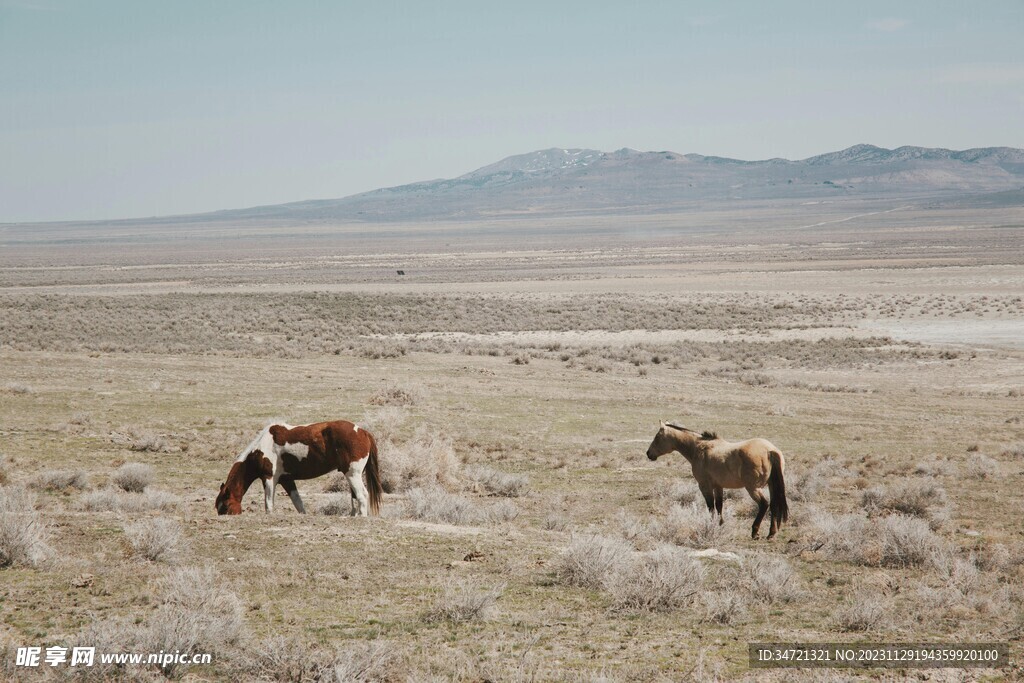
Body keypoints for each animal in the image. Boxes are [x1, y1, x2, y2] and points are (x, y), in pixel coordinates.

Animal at [214, 419, 382, 516]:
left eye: (226, 506)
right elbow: (298, 503)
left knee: (362, 495)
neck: (261, 448)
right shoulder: (286, 480)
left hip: (352, 474)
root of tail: (363, 432)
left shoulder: (268, 478)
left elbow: (268, 504)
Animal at [643, 421, 786, 540]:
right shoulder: (718, 486)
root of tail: (770, 450)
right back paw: (771, 533)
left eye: (657, 437)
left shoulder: (704, 486)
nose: (649, 453)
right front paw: (720, 524)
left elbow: (711, 506)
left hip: (753, 488)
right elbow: (719, 505)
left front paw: (711, 524)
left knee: (764, 504)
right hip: (771, 485)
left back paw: (755, 532)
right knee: (774, 504)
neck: (699, 447)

[Work task] Among the records, find every line holding the word "left" and copy it.

[Finished task]
left eye: (226, 506)
left knee: (362, 495)
left hip: (352, 474)
left shoulder: (268, 478)
left elbow: (268, 504)
left eye: (657, 437)
left shoulder: (704, 486)
left elbow: (711, 506)
left hip: (753, 488)
left front paw: (711, 524)
left knee: (764, 504)
left back paw: (755, 532)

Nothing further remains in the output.